ARBEITSFRAGEN →
A: Wann fand laut dem Auszug zur Synagoge in Bad Nauheim zum ersten Mal seit 1938 wieder ein Gottesdienst statt?
B: Führen Sie den Auszug zur Synagoge in Bad Nauheim im Anschluss an seinen letzten Satz weiter.

Nachdem Bad Nauheim am 29. März 1945 von der amerikanischen Armee eingenommen und ein neuer Bürgermeister berufen worden war, beschloss der Stadtrat die Räumung und die Reinigung der Synagoge. Die jüdischen GIs staunten, eine so schöne Synagoge in Bad Nauheim vorzufinden. Die Torarollen wurden von Bad Nauheimern gerettet und aufbewahrt. Am 27. April 1945 fand erstmals seit 1938 wieder ein Gottesdienst statt. Die Einweihung erfolgte durch Ass’t Corps Chaplain Samuel Binder. Nach Angaben der hiesigen Gemeinde war es der erste jüdische Gottesdienst in einer Synagoge auf deutschem Boden nach der Shoa.

DATENAUSZÜGE →

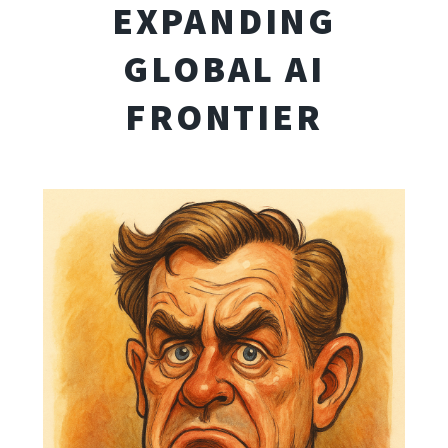
EXPANDING
GLOBAL AI
FRONTIER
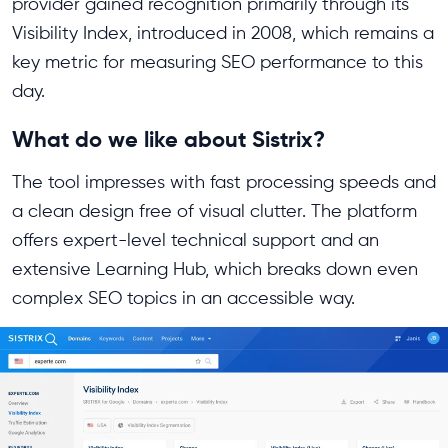
provider gained recognition primarily through its
Visibility Index, introduced in 2008, which remains a
key metric for measuring SEO performance to this
day.
What do we like about Sistrix?
The tool impresses with fast processing speeds and
a clean design free of visual clutter. The platform
offers expert-level technical support and an
extensive Learning Hub, which breaks down even
complex SEO topics in an accessible way.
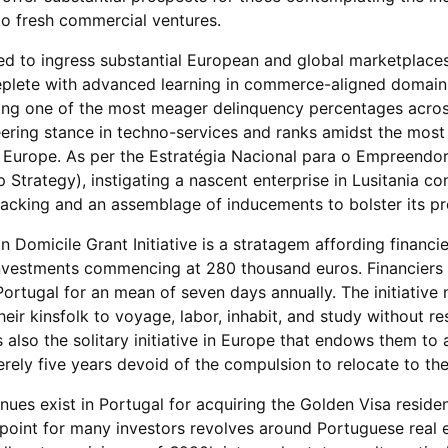
nto fresh commercial ventures.
ated to ingress substantial European and global marketplace
eplete with advanced learning in commerce-aligned domains
uting one of the most meager delinquency percentages acro
ering stance in techno-services and ranks amidst the most
n Europe. As per the Estratégia Nacional para o Empreendo
 Strategy), instigating a nascent enterprise in Lusitania co
l backing and an assemblage of inducements to bolster its p
n Domicile Grant Initiative is a stratagem affording financi
investments commencing at 280 thousand euros. Financiers 
Portugal for an mean of seven days annually. The initiative 
eir kinsfolk to voyage, labor, inhabit, and study without rest
s also the solitary initiative in Europe that endows them to 
rely five years devoid of the compulsion to relocate to the
es exist in Portugal for acquiring the Golden Visa reside
point for many investors revolves around Portuguese real e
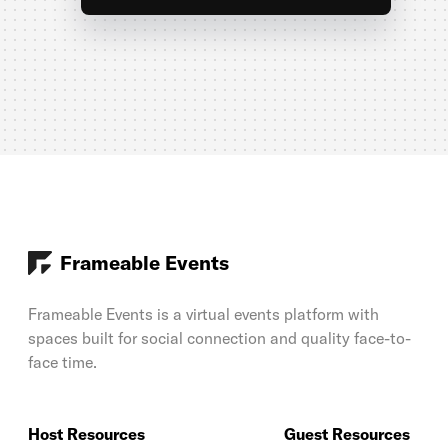
Frameable Events
Frameable Events is a virtual events platform with
spaces built for social connection and quality face-to-
face time.
Host Resources
Guest Resources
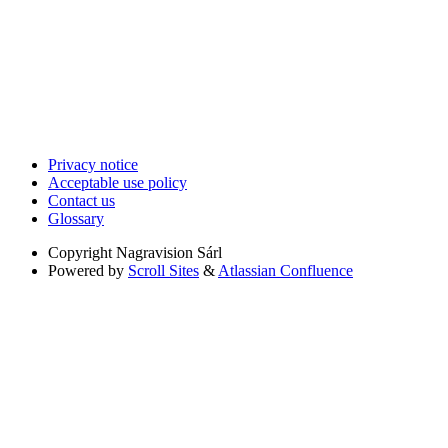
Privacy notice
Acceptable use policy
Contact us
Glossary
Copyright
Nagravision Sárl
Powered by
Scroll Sites
&
Atlassian Confluence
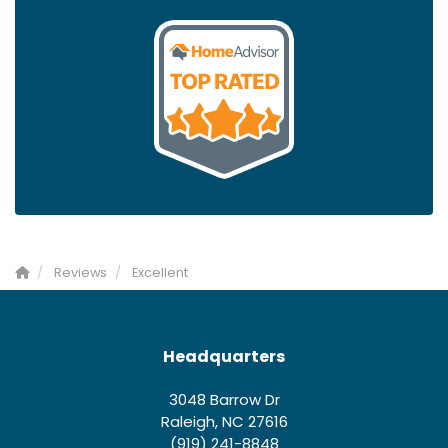
Reviews
Excellent
Headquarters
3048 Barrow Dr
Raleigh, NC 27616
(919) 241-8848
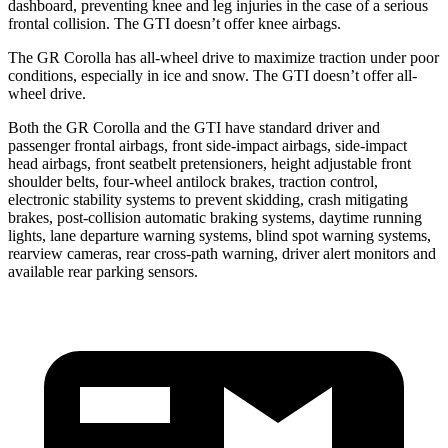
dashboard, preventing knee and leg injuries in the case of a serious
frontal collision. The GTI doesn’t offer knee airbags.
The GR Corolla has all-wheel drive to maximize traction under poor
conditions, especially in ice and snow. The GTI doesn’t offer all-
wheel drive.
Both the GR Corolla and the GTI have standard driver and
passenger frontal airbags, front side-impact airbags, side-impact
head airbags, front seatbelt pretensioners, height adjustable front
shoulder belts, four-wheel antilock brakes, traction control,
electronic stability systems to prevent skidding, crash mitigating
brakes, post-collision automatic braking systems, daytime running
lights, lane departure warning systems, blind spot warning systems,
rearview cameras, rear cross-path warning, driver alert monitors and
available rear parking sensors.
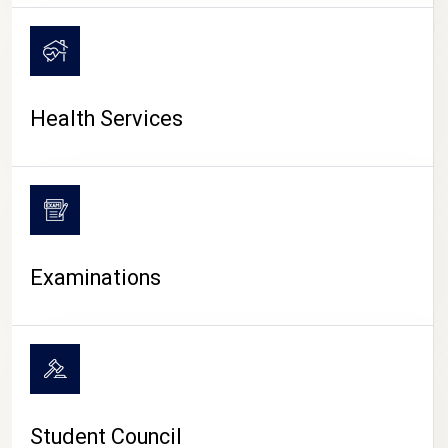
CAMPUS LIFE
Health Services
Examinations
Student Council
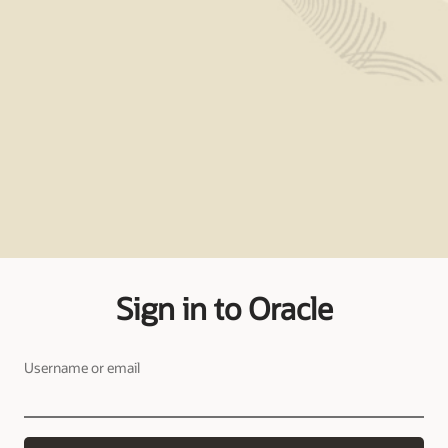
Sign in to Oracle
Username or email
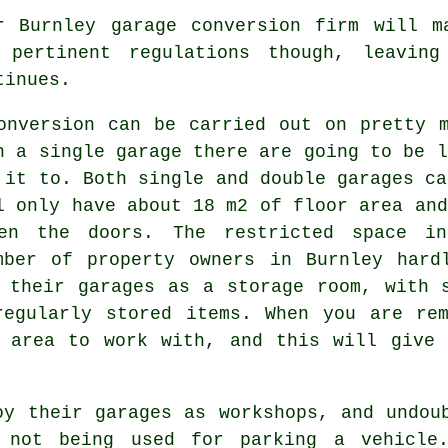
r Burnley garage conversion firm will m
 pertinent
regulations
though, leaving
tinues.
onversion can be carried out on pretty
h a single garage there are going to be l
 it to. Both single and double garages ca
l only have about 18 m2 of floor area and
en the doors. The restricted space 
mber of property owners in Burnley hard
 their garages as a storage room, with 
regularly stored items. When you are re
e area to work with, and this will give 
oy their garages as workshops, and undou
 not being used for parking a vehicle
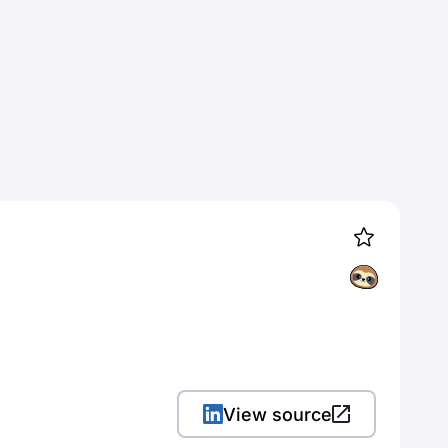
View source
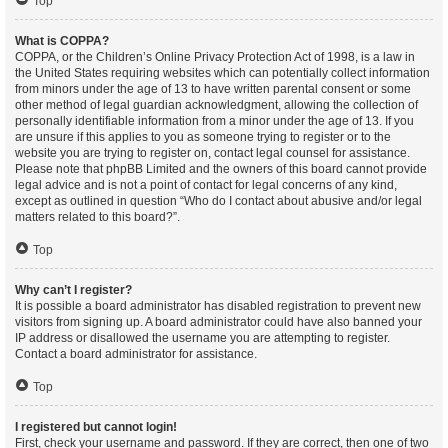
Top
What is COPPA?
COPPA, or the Children’s Online Privacy Protection Act of 1998, is a law in
the United States requiring websites which can potentially collect information
from minors under the age of 13 to have written parental consent or some
other method of legal guardian acknowledgment, allowing the collection of
personally identifiable information from a minor under the age of 13. If you
are unsure if this applies to you as someone trying to register or to the
website you are trying to register on, contact legal counsel for assistance.
Please note that phpBB Limited and the owners of this board cannot provide
legal advice and is not a point of contact for legal concerns of any kind,
except as outlined in question “Who do I contact about abusive and/or legal
matters related to this board?”.
Top
Why can’t I register?
It is possible a board administrator has disabled registration to prevent new
visitors from signing up. A board administrator could have also banned your
IP address or disallowed the username you are attempting to register.
Contact a board administrator for assistance.
Top
I registered but cannot login!
First, check your username and password. If they are correct, then one of two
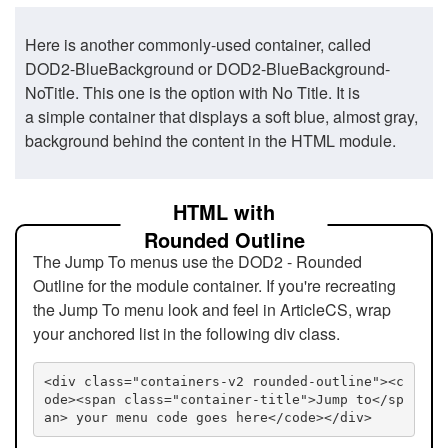
Here is another commonly-used container, called
DOD2-BlueBackground or DOD2-BlueBackground-
NoTitle. This one is the option with No Title. It is
a simple container that displays a soft blue, almost gray,
background behind the content in the HTML module.
HTML with
Rounded Outline
The Jump To menus use the DOD2 - Rounded
Outline for the module container. If you're recreating
the Jump To menu look and feel in ArticleCS, wrap
your anchored list in the following div class.
<div class="containers-v2 rounded-outline"><c
ode><span class="container-title">Jump to</sp
an> your menu code goes here</code></div>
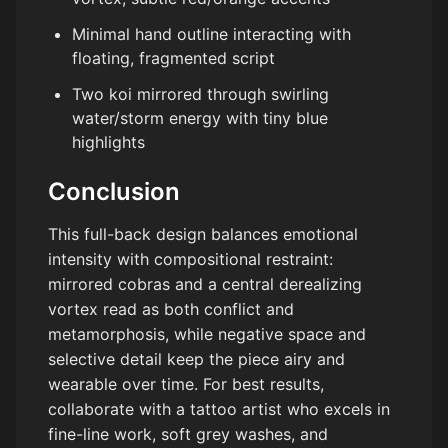
Minimal hand outline interacting with
floating, fragmented script
Two koi mirrored through swirling
water/storm energy with tiny blue
highlights
Conclusion
This full-back design balances emotional
intensity with compositional restraint:
mirrored cobras and a central derealizing
vortex read as both conflict and
metamorphosis, while negative space and
selective detail keep the piece airy and
wearable over time. For best results,
collaborate with a tattoo artist who excels in
fine-line work, soft grey washes, and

ERGEBNISSE PRO AUFGABE →
A: Am 27. April 1945.

B:
Einziger Ort mitintakter Synagoge

Im Jahr 1945 hielten sich etwa 1000 Juden in Bad Nauheim auf - hauptsächlich amerikanische Soldaten, Displaced Persons (Zivilpersonen, die sich kriegsbedingt außerhalb ihres Heimatstaates aufhielten) sowie KZ-Überlebende. Viele entschieden sich für Bad Nauheim, weil dies der einzige Ort in der Region war, der über eine intakte Synagoge verfügte. Die Stadtverwaltung bemühte sich sehr darum, jüdisches Leben in der Stadt wieder möglich zu machen.

Der Gemeindevorstand der jüdischen Gemeinde Bad Nauheim wollte zusammen mit der Christlich-Jüdischen Gesellschaft Wetterau und Bürgermeister Klaus Kreß das am Montag anstehende 75-jährige Jubiläum in besonderer Weise zelebrieren. "Es wäre an der Zeit, sich bei der amerikanischen Armee und der Stadtverwaltung für ihren Anteil an der Wiedereinweihung der Synagoge zu bedanken. Leider musste der Termin wegen Corona verschoben werden", macht Manfred de Vries, Vorsitzender der jüdischen Gemeinde Bad Nauheim und Usinger Land, deutlich.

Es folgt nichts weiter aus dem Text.